Going against the mainstream and under the radar is all the rage right now. Underground indie artists are rising in popularity, and Vision has you covered. Here are four of our favorite albums you may not have heard of.
“american dream” by LCD Soundsystem
Seven years after the release of what was thought to be the last LCD album, fans got a taste of what James Murphy and his bandmates had been working on after breaking up in 2011. With the two singles, “call the police” and the title track “american dream,” it was almost as though nothing had changed post-breakup. The high energy dance party vibe of “call the police” and “tonite” contrasts with the slow, depressing sonic waltz of “american dream.” Combining electronic and post-punk makes for an eclectic album that anyone should give a listen to.
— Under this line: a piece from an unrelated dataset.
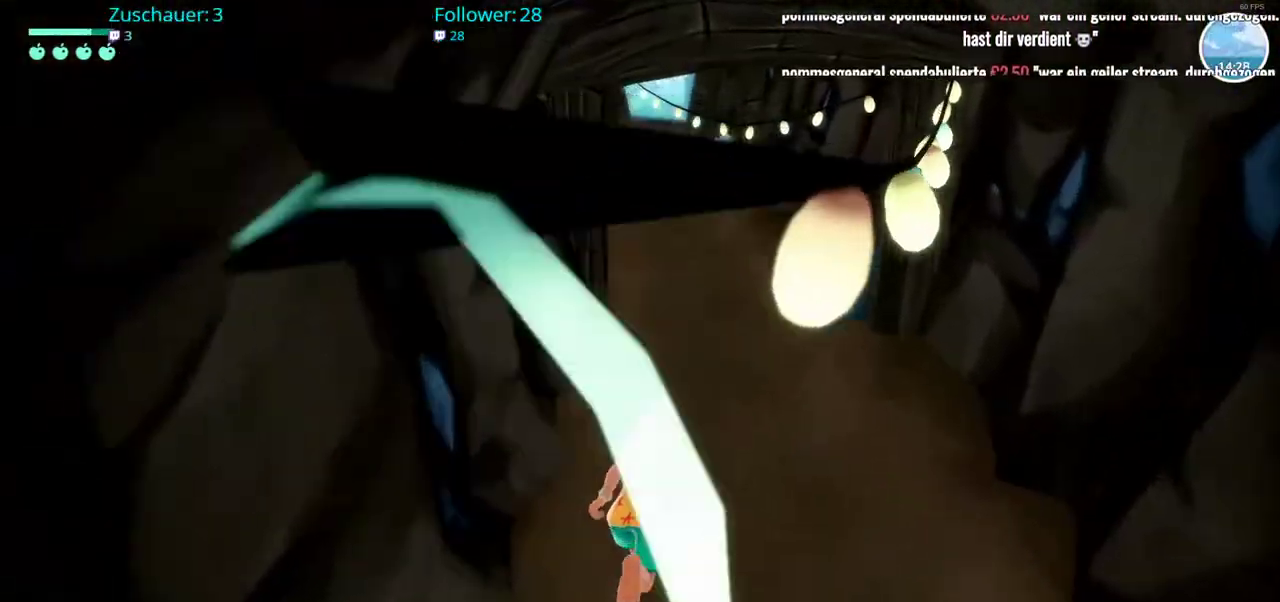
{"buttons": ["R2"], "left_stick": "up", "right_stick": "center", "events": []}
“Sleep Well Beast” by The National
Just by looking at the album artwork, you get a good sense of what “Sleep Well Beast” is all about. Dark and gloomy instrumentation coupled with lead singer Matt Berninger will get anyone in the mood for late autumn nights. However, it is not a completely sullen album all the way through, like the track “Guilty Party” which combines a melancholy piano with a rapid drumbeat giving the track a vibrant heartbeat.
“Phases” by Angel Olsen
It seems apparent that musicians are prone to do a pop or pop-like album at some point in their career. Although “My Woman” was not a complete change for indie singer Angel Olsen, you could pick up an edgy, alternative sound. This is clear in songs like “Shut Up Kiss Me,” where she dons a silver wig in the music video. A year later, she returns with her stripped back acoustic sound on an album of B-sides titled “Phases,” available in November. The two singles, “Fly on Your Wall” and “Special,” are both dreamy, indie rock at it’s finest.
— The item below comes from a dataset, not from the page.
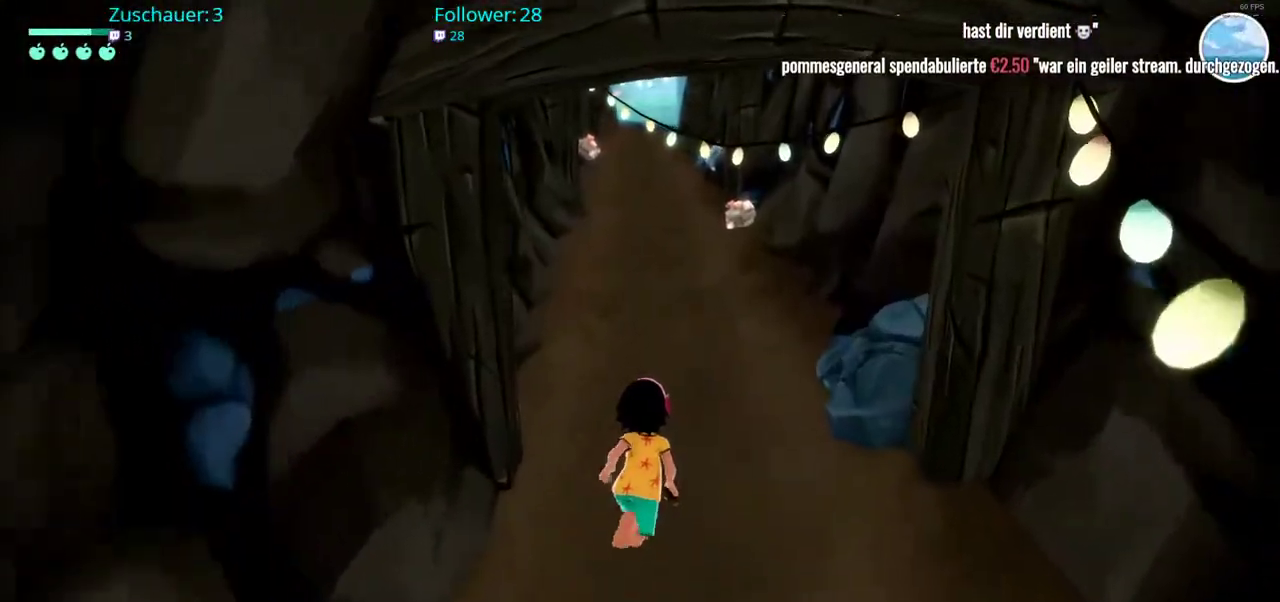
{"buttons": ["R2"], "left_stick": "up", "right_stick": "center", "events": []}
“Lotta Sea Lice” by Courtney Barnett and Kurt Vile
What can be considered the indie dream team of Courtney Barnett and Kurt Vile is finally releasing their first collaborative album on October 13. Their first single, “Over Everything,” is a laid-back track with a twangy blues sound about loneliness with music as their only company. If the music video in the form of a home movie for “Continental Breakfast” doesn’t put you in a good mood, nothing will. This nostalgic single focuses on the simple things in life, such as spending time with family and loved ones, while maintaining a simple acoustic sound with vocals from both Barnett and Vile. This is each of their first albums in two years, and it has been well worth the wait.